Of course, not all of these messages must be articulated to group members, but being in a group produces a welcoming familiarity that allows its members to speak in code. For instance, when others see a car with a Trump bumper sticker, it conveys meaning to others who might share those same political beliefs. As simple as it seems, “this feeling, in turn, gives us a sense of being immortal.”

Make America Great Again = Make Me Great Again.

An example of this projected good feeling comes directly from Trump’s signature campaign slogan.  The “Make America Great Again” is a pitch for nostalgia from some past decade (never specified) when America was “great,” according to Trump’s view of history.  But since the 1970s, starting with the Ronald Reagan presidency, wages have stagnated, public facilities began to be privatized, pensions were looted to fund corporate takeovers, and neo-liberalism began to erode the joint space.

For many of Trump’s followers, this was the beginning of the slow decline of the middle class as new trade deals (NAFTA) exported good-paying manufacturing jobs. This was followed by the 2008 recession, which wiped out trillions in home equity and destroyed the credit of millions of Americans.

Faced with this vast wealth loss and a stagnant job and wage market, many Americans, including many who became Trump followers, began to distrust the political and corporate capitalist system. While it was not articulated, people started looking for something optimistic to restore their wealth and future economic prospects and empower them.  In short, they wanted someone to make them feel good again about themselves and their futures.

This should have led many of these people to follow Bernie Sanders, who, as a political outsider, has the best program for restoring jobs and reigning in Wall Street’s criminal behavior. But Trump appealed to their basest instincts by saying immigrants had stolen their jobs, people in government were inept, American world dominance was threatened, and that he had some as yet undisclosed plan to bring jobs (all non-union, low-paying, and without benefits and Obamacare) back to the U.S.

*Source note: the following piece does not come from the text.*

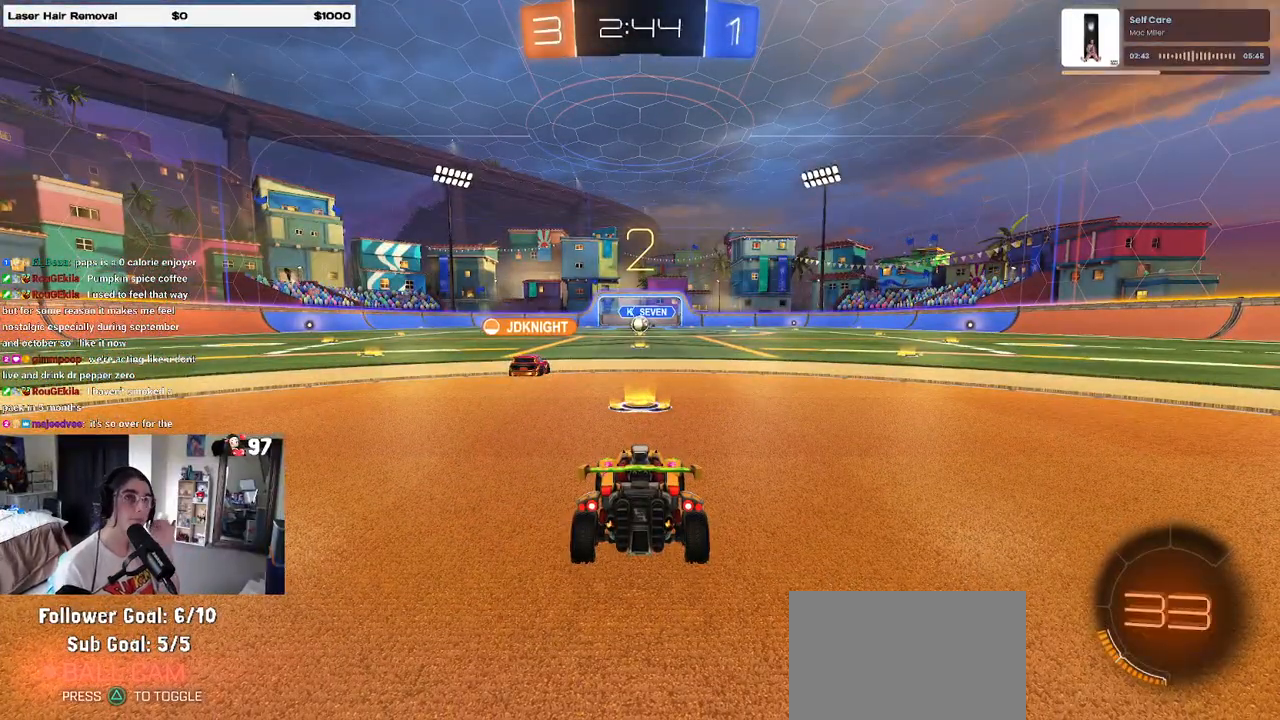
{"buttons": [], "left_stick": "center", "right_stick": "center", "events": []}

The reality is that the old jobs will not return.  If they did, they would be highly automated, and Trump’s blue-collar followers would have to be retrained to repair and operate robots.  Gone forever are the old manufacturing jobs and union-influenced high wages that made it possible for a single-wage earner to support a family that was common in the Fifties and Sixties.

This is why Trump’s slogan of “Make America Great Again” is heard by his followers as “Help Make Me Great Again,” a nostalgia he can never fulfill.

TMT also posits that people who share these common beliefs also believe others share those same values.  Of course, this is a false assumption, known by psychologists as a “false consensus,” it could be used to explain why there is violence at some political rallies when one group realizes that an opposing group is not part of their clan.

While this is only one aspect of a complex theory, TMT has not been mentioned in the political reporting surrounding the current presidential campaigning. However, it should be cited as a deep, almost primordial product of our evolutionary consciousness and intelligence still spilling into the streets today.